Too important to fail: addressing the humanitarian financing gap
High-Level Panel on Humanitarian Financing: Report to the Secretary-General
The UN Secretary-General has appointed a nineperson group of experts (“the panel”) to work on finding solutions about the widening humanitarian financial gap. The panel conducted hundreds of interviews with all parts of the humanitarian ecosystem, including meetings with affected people in ongoing crises.
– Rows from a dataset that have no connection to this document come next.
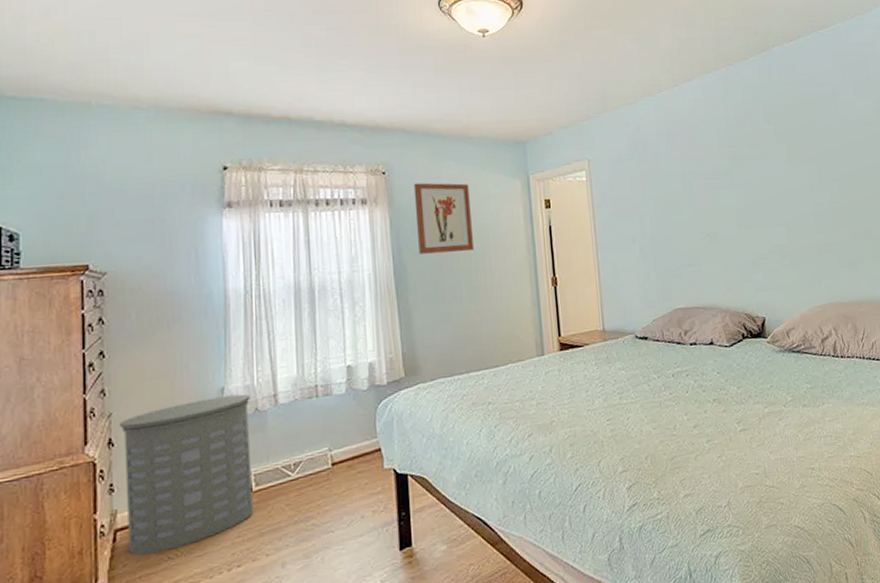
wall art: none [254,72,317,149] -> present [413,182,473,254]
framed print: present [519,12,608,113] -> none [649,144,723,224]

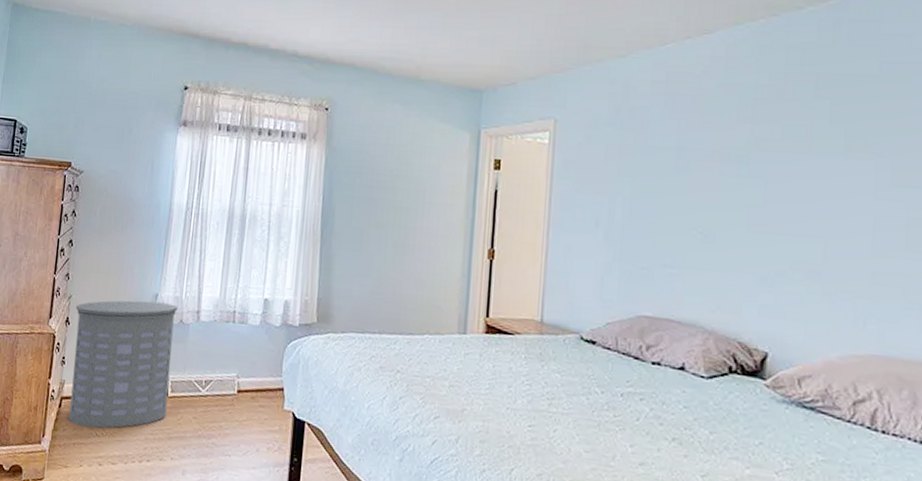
wall art: present [413,182,473,254] -> none [349,123,412,205]

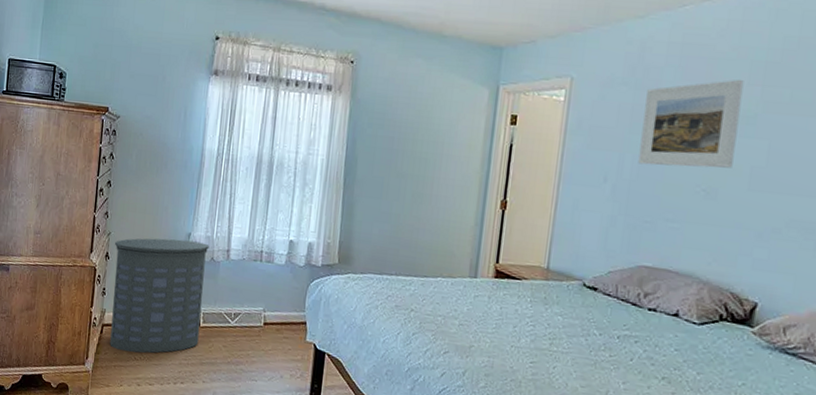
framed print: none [630,117,733,210] -> present [638,80,744,168]

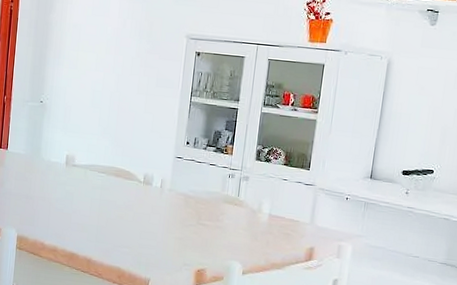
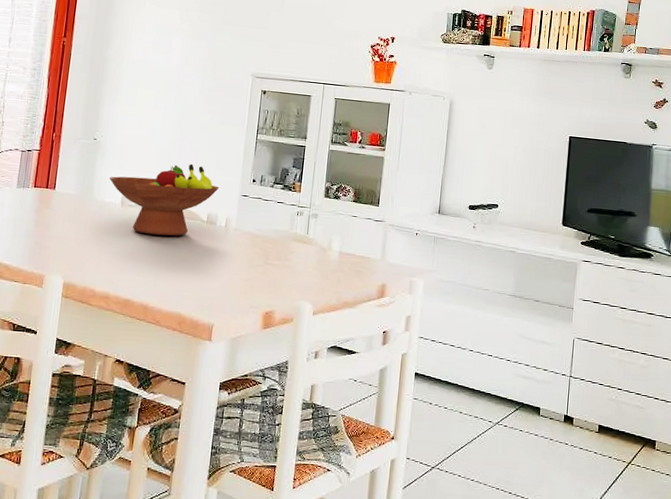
fruit bowl: none [54,125,156,196] -> present [108,163,220,236]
The panel identified and examined three important and interdependent aspects of the humanitarian financing challenge: reducing the needs, mobilising additional funds through either traditional or innovative mechanisms, and improving the efficiency of humanitarian assistance.
Among its recommendations are: (i) Reclassify the eligibility criteria of the World Bank’s International Development Association (IDA), so that funding follows people in need and not countries, to enlarge opportunities to MICs. (ii) Far higher proportion of official development assistance should be directed to situations of fragility and protracted emergencies, oriented towards increasing investment in disaster risk reduction and building resilience and reducing fragility. (iii) Triple the IDA’s Crisis Response Window and expand funding capacity for emergencies in other development finance institutions. (iv) Governments should voluntarily sign up to a “solidarity levy” mechanism at the WHS to fund humanitarian aid. (v) Channel Islamic social finance and other instruments to humanitarian causes. (vi) Donors and aid organisations to commit jointly to change their working practices in a Grand Bargain.